KYC Analysis: Short Changed Again

HOW OHIO’S POOR-PERFORMING CHARTER SCHOOLS CONTINUE TO COST ALL OHIO KIDS

Key Findings

There is newfound resolve in the Ohio legislature to finally address Ohio’s nationally ridiculed charter school system. While there are reasons for optimism, the one major area that has yet to be addressed is how charters are funded.

Once again, data from the Ohio Department of Education demonstrates the urgent need to address the financial impact of Ohio’s charter schools on local school districts. The data delineates how many children and how much money were transferred from districts to charter schools in the last school year. It shows this:

1. Out of the $774 million that were transferred from districts to charters with state report card grades , 56% – or more than $430 million – went to charter schools that performed worse overall than the district that transferred the money. If you include districts that performed the same, nearly 2 out of every 3 dollars went to charter schools from a district that performed the same or better, at a cost of $504 million.

2. Local taxpayers had to subsidize $180.3 million to cover the money transferred to the same or worse performing charter schools.
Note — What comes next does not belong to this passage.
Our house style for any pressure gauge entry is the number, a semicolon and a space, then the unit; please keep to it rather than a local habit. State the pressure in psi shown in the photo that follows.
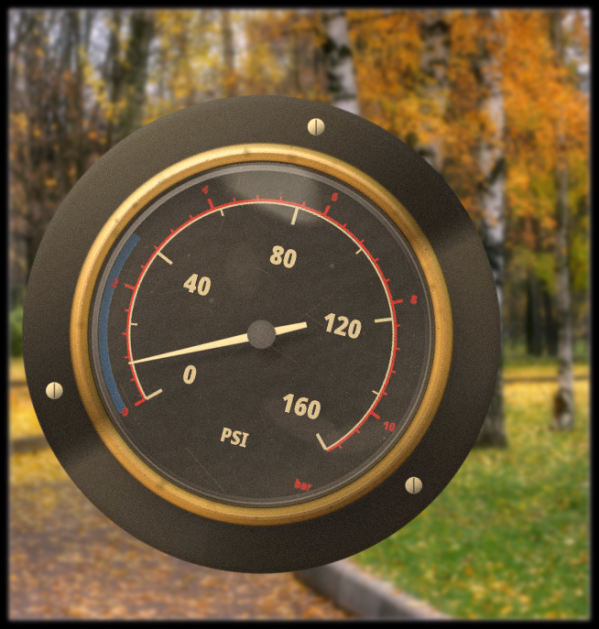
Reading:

3. Districts were more likely to lose money to charters that underperformed on all 8 report card categories and not a single transfer occurred where the charter outperformed the district on all 8 report card grades.
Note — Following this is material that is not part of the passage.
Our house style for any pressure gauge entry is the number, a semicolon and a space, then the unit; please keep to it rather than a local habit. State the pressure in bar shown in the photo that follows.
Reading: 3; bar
4. When districts and charters were both graded in every category, 97% of the time districts outperformed the charters. Just 1.8% of the time did a charter outperform districts in the majority of the categories.

5. There were 461 school districts – accounting for more than ¾ of all of Ohio school districts – where all the kids attending charter schools were transferred to equal or poorer performing charter schools. That adds up to 19,042 kids and $136.6 million. Meanwhile, every district lost at least some funding to poorer performers, with only 17 districts losing less than half their children to poorer performing charters.

6. In 84 of 88 counties, more than half of children attended poorer performing charters, and in 43 of Ohio’s 88 counties, all the children going to charters attend charters that perform the same or worse than local school districts.

The cost in money and to children for Ohio’s charter school “debacle” is significant. The Ohio Charter School Accountability Project urges the Ohio General Assembly to focus on the funding and quality issues so that, in the words of Greg Harris, State Director of Students First, we can “stop wasting kids’ lives” on these failing charter schools.